It can not be said that the provisions of the special legislation to be implemented in letter and spirit without thinking at the consequences and it can not be said that the ultimate object of the enactment is to be taken into consideration while dealing with the cases challenging the action initiated by the Bank under SARFAESI Act, 2002. For example, with a very laudable object, the Chapter-XVII was introduced in Negotiable Instruments Act, 1881 making the act of dishonour of cheque an ‘offence’ though civil remedy is also available for recovery of money. Section 139 of the N.I.Act says that there would be presumption available in favour of the Complainant that the cheque is issued for discharging a legally enforceable debt. Despite such clear wording and special provisions dealing even with the procedure in cheque bouncing cases, the Courts have interpreted the provisions from time to time protecting the rights of the innocent and providing protection to the innocent against motivated harassment using the special law. As such, the rights of the innocent or the innocent owners or the debtors are to be protected under SARFAESI Act, 2002 and the remedy should really be effective and adjudication to be really logical. I have seen a wonderful judgment of a bench of Madras High Court comprising Hon’ble Mr.Justice F.M.Ibrahim Kalifulla & Justice N.Kirubakaran in W.P. No. 15272 of 2009. It was a case where the High Court has taken a serious view of procedural irregularities committed by the Bank using the provisions of SARFAESI Act and provided an instant relief to the aggrieved.
The reference to the legal position in the said judgment is as follows:
“The object of the Securitisation and Reconstruction of Financial Assets and Enforcement of Security Interest Act, 2002 is to regulate Securitisation and Reconstruction of Financial Assets and Enforcement of Security Interest and for matters connected therewith or incidental thereto and the Act came into force on 17-12-2002. The Act aims at speedy recovery of defaulting loans and to reduce the mounting levels of non-performing assets of banks and financial institutions. The Act has been passed based on the recommendations of Narasimham Committee I and II and Andhyarujina Committee constituted by the Central Government for the purpose of examining banking sector reforms and to consider the need for changes in the legal system in respect of these areas. The provisions of the would enable the banks and financial institutions to realise long-term assets, manage problems of liquidity and asset liability mismatches and to improve recovery by exercising powers to take possession of securities, sell them and reduce non-performing assets by adopting measures for recovery or reconstruction.

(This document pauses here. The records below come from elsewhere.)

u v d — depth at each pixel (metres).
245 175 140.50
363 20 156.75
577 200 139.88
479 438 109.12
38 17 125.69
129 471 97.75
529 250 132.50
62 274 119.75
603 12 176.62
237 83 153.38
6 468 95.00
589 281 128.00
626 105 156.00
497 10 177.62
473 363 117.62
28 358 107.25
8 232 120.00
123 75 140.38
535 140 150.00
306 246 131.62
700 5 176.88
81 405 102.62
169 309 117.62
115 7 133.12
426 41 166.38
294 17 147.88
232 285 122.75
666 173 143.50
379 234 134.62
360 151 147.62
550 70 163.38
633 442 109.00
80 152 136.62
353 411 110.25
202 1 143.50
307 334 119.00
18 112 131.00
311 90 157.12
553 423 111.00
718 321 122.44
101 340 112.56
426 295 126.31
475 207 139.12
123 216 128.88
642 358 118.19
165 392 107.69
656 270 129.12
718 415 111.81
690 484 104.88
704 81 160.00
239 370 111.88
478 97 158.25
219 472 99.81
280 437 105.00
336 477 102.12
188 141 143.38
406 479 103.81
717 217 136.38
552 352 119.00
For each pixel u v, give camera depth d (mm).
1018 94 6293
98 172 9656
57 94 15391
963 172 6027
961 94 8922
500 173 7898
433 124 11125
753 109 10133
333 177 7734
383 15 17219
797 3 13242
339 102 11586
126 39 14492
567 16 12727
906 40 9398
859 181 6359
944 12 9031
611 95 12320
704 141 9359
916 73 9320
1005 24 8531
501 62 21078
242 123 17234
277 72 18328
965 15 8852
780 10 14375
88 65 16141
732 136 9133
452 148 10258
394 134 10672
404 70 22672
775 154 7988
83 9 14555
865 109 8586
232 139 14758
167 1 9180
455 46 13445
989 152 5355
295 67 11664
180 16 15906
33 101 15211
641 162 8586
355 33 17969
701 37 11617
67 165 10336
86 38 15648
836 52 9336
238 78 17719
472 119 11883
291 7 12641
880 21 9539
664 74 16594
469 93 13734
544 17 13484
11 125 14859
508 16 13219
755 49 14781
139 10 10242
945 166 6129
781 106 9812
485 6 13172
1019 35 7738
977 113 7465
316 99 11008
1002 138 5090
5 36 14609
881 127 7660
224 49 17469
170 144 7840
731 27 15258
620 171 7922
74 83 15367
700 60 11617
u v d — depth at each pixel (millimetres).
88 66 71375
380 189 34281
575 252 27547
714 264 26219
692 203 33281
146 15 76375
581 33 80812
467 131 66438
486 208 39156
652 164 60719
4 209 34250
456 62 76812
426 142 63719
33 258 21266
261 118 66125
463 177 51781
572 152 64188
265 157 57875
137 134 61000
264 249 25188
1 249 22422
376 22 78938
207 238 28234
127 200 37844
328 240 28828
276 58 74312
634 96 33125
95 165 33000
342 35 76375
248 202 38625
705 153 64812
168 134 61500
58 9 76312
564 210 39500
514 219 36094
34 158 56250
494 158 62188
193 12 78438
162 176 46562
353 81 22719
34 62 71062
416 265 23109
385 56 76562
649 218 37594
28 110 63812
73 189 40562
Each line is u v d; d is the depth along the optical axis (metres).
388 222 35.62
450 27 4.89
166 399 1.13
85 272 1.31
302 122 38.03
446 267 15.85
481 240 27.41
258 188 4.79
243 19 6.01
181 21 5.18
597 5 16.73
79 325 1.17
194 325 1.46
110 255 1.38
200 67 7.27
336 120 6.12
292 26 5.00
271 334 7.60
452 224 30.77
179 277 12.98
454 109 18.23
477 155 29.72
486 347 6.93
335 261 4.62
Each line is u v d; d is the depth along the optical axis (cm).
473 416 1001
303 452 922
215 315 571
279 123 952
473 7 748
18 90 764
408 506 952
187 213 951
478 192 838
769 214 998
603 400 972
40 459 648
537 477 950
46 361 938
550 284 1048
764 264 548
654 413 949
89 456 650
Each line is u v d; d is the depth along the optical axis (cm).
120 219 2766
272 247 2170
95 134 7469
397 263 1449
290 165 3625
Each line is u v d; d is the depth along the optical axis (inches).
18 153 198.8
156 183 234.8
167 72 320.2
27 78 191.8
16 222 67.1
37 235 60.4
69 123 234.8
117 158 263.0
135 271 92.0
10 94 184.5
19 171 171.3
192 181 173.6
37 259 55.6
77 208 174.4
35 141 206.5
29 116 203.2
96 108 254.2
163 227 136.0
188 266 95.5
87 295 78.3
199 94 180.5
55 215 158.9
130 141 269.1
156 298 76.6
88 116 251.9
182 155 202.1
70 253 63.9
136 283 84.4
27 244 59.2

For getting a decree in usual course before a Civil Court litigants including Banks have to file the suit before a civil court. After service of notice, written statement and trial, the suit would be decided by passing a decree. The decree would possibly be challenged by way of appeal upto Supreme Court and it would take about 5 to 15 years to attain finality. There would be possibility of dismissal of suit on various grounds. After the decree is passed by the competent civil court, the same would be put to execution by filing E.P. The Execution Court after service of notice would bring the property of the debtor/guarantor for sale through auction. To reach this stage, lot of money, especially very long time have to be spent. The above process is dispensed with by the Special Act “SARFAESI ACT” which is meant only for the financial institutions. As per the Act, the first step would be to issue notice U/s. 13(2) by the authorised officer who is deemed to be armed with a money decree which attained finality. By the statute the authorised officer, is clothed with powers of trial court and execution court and the code of Civil Procedure which governs the civil proceedings is no more necessary. To put it otherwise, by the Special Act, the authorized officer acts like a Civil Court clothed with powers hitherto exercised by it.
What the Honourable Supreme Court held in Mardia Chemicals Ltd., -Vs- Union of India reported in A.I.R. 2004 S.C.2371:(2004) 4 S.C.C.311, while upholding the validity of the Securitisation and Reconstruction of Financial Assets and Enforcement of Security Interest Act, 2002 (54 of 2002) is as follows:
“The financial institutions, namely the lenders owe a duty to act fairly and in good faith. There has to be a fair dealing between the parties and the financing companies/institutions are not free to ignore performance of their obligation as a party to the contract. They cannot be free from it. Irrespective of the fact as to whatever may have been held in decisions of some American Courts, in view of the facts and circumstances and the terms of the contracts and other details relating to those matters, that may or may not strictly apply, nonetheless, even in absence of any such decisions or legislation, it is incumbent upon such financial institutions to act fairly and in good faith complying with their part of obligations under the contract. This is also the basic principle of concept of lender’s liability. It cannot be a one-sided affair shutting out all possible and reasonable remedies to the other party, namely, borrowers and assume all drastic powers for speedier recovery of NPAs. Possessing more drastic powers calls for exercise of higher degree of good faith and fair play. The borrowers cannot be left remediless in case they have been wronged against or subjected to unfair treatment violating the terms and conditions of the contract. They can always plead in defence deficiencies on the part of the banks and financial institutions.”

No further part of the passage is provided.